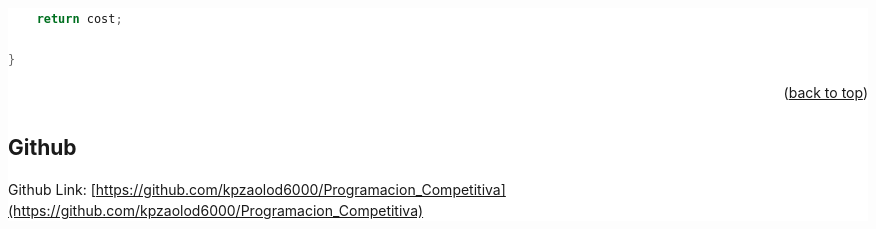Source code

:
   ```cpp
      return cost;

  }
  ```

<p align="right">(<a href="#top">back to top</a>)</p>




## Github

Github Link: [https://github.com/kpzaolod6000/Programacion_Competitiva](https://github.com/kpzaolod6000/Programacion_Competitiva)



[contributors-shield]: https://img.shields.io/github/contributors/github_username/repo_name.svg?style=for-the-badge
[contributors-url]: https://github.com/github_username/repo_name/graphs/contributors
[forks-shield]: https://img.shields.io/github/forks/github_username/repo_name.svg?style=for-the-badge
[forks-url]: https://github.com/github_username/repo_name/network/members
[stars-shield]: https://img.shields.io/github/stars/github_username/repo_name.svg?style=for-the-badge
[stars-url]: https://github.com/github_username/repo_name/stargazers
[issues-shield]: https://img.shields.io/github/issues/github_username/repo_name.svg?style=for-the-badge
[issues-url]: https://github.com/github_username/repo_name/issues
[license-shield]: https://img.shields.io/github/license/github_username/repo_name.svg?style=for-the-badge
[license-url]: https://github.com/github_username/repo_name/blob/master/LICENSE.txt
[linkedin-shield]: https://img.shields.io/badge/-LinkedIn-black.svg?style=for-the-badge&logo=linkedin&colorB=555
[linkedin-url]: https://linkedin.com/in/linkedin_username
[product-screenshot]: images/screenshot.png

...

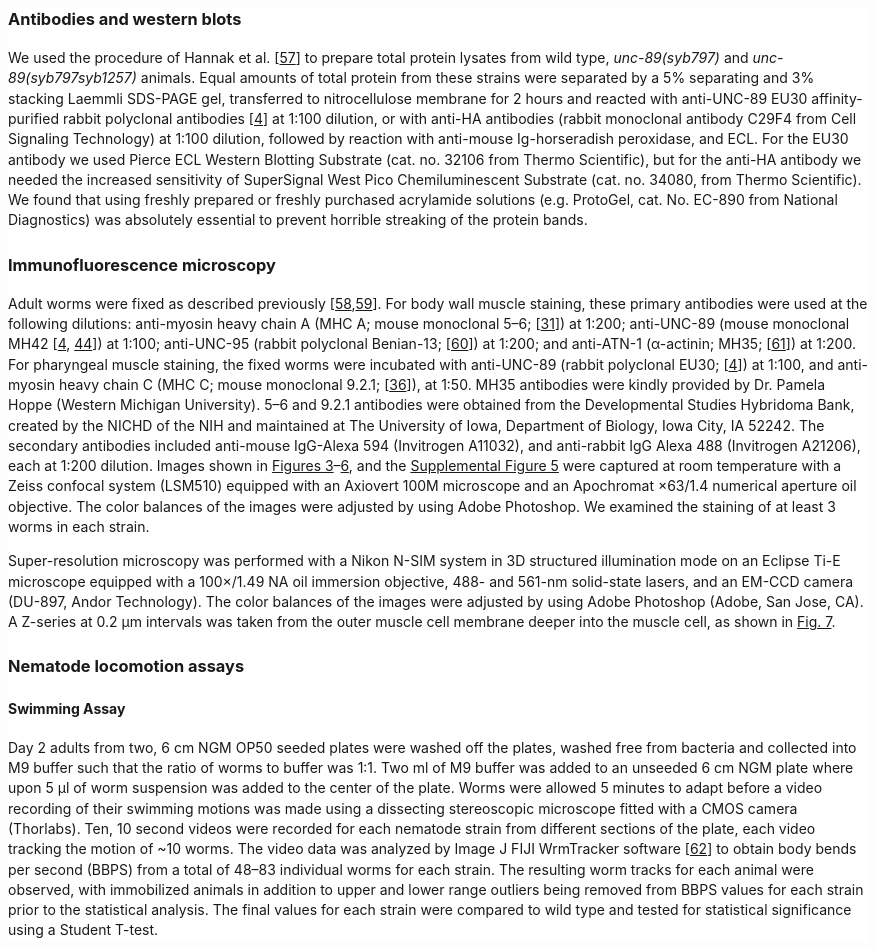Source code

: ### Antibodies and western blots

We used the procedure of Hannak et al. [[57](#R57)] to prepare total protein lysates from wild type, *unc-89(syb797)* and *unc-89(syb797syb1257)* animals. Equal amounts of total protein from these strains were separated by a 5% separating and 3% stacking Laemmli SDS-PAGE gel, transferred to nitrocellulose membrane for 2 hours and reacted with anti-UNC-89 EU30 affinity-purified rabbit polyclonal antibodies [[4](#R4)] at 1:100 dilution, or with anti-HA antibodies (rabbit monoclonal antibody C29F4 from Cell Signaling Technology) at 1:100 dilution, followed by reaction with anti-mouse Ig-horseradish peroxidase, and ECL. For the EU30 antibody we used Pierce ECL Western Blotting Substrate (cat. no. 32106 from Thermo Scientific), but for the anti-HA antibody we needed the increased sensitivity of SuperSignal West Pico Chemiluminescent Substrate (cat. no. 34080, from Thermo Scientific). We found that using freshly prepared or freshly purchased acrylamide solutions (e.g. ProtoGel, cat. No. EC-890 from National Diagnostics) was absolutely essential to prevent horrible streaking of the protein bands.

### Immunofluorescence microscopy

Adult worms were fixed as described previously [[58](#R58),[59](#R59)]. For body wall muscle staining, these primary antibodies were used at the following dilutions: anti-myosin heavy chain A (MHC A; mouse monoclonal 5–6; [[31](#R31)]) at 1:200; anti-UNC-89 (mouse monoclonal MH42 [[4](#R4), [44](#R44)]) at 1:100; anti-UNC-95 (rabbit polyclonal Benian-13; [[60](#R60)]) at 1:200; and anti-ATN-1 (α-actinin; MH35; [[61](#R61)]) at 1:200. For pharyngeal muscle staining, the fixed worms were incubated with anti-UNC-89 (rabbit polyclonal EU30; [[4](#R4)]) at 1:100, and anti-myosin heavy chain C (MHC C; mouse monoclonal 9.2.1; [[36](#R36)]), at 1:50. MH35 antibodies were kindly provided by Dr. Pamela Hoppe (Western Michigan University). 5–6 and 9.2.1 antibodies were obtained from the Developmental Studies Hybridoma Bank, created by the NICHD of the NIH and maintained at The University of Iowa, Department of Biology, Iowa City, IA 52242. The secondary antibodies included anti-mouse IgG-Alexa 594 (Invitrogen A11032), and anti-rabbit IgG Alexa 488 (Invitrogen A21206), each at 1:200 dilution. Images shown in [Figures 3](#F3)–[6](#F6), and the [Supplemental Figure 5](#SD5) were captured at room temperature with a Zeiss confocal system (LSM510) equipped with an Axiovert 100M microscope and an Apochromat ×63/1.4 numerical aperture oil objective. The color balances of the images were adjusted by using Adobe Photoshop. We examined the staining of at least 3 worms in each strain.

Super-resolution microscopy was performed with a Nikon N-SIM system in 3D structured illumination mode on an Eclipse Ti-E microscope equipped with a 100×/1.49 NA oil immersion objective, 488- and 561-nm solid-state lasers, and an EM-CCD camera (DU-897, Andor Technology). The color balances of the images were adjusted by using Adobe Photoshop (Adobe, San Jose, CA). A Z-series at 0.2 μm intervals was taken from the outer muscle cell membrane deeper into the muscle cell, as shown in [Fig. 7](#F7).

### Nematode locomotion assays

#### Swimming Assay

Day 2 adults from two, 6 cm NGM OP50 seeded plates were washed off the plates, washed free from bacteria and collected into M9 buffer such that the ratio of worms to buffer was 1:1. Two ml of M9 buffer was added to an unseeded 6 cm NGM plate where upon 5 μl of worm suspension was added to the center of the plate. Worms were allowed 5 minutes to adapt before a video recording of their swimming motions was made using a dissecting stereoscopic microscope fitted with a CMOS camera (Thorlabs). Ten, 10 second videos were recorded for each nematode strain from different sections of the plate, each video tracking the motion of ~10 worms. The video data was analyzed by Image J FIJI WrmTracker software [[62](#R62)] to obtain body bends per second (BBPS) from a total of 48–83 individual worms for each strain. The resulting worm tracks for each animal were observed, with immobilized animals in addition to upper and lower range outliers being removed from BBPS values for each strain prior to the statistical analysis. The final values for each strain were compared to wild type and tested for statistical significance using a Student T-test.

* _TASK INSTRUCTIONS_
Above this task is a listing. Restate, word for word and with nothing added, the lines from the one with "[linkedin-url]: https://linkedin.com/in/linkedin_username" through the one with "[product-screenshot]: images/screenshot.png".

* _ANSWER TO THE PROBLEM_
[linkedin-url]: https://linkedin.com/in/linkedin_username
[product-screenshot]: images/screenshot.png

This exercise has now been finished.